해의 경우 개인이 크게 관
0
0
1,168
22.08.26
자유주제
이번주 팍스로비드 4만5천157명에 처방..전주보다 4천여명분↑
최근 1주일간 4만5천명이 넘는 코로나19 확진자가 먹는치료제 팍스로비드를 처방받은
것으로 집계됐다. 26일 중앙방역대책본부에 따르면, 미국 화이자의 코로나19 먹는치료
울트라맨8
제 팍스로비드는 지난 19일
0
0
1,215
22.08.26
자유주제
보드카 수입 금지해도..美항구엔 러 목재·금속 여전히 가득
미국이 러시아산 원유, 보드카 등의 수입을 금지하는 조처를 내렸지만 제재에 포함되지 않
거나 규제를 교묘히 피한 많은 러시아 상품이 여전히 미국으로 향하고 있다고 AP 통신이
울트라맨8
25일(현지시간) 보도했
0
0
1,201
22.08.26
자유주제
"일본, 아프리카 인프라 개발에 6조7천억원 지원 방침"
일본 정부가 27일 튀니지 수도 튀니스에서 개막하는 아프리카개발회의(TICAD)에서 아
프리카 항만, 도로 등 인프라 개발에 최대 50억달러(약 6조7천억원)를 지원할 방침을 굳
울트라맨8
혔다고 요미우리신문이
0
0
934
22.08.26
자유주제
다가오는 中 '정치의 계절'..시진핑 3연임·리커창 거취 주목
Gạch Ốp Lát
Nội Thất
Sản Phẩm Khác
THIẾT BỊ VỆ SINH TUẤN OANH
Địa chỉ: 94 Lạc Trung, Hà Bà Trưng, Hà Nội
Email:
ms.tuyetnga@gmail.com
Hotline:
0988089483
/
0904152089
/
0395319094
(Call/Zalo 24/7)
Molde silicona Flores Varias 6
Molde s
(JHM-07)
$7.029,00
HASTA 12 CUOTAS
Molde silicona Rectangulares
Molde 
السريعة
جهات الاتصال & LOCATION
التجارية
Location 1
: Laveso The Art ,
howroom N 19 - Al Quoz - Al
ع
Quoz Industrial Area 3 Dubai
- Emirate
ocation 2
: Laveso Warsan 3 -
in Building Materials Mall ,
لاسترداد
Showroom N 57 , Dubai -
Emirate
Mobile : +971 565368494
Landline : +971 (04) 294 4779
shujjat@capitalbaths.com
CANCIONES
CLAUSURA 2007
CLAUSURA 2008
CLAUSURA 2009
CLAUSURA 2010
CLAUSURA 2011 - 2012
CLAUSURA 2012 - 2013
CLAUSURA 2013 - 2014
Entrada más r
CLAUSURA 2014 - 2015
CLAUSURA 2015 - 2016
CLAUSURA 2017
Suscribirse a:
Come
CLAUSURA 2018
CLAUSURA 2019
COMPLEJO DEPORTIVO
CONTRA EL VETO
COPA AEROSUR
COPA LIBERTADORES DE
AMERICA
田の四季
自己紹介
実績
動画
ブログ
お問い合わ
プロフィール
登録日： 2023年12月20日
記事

*****

Going back over the entries above, copy word for word every line from the one that has "Quoz Industrial Area 3 Dubai" on through the one that has "COPA AEROSUR".

Response area:
Quoz Industrial Area 3 Dubai
- Emirate
ocation 2
: Laveso Warsan 3 -
in Building Materials Mall ,
لاسترداد
Showroom N 57 , Dubai -
Emirate
Mobile : +971 565368494
Landline : +971 (04) 294 4779
shujjat@capitalbaths.com
CANCIONES
CLAUSURA 2007
CLAUSURA 2008
CLAUSURA 2009
CLAUSURA 2010
CLAUSURA 2011 - 2012
CLAUSURA 2012 - 2013
CLAUSURA 2013 - 2014
Entrada más r
CLAUSURA 2014 - 2015
CLAUSURA 2015 - 2016
CLAUSURA 2017
Suscribirse a:
Come
CLAUSURA 2018
CLAUSURA 2019
COMPLEJO DEPORTIVO
CONTRA EL VETO
COPA AEROSUR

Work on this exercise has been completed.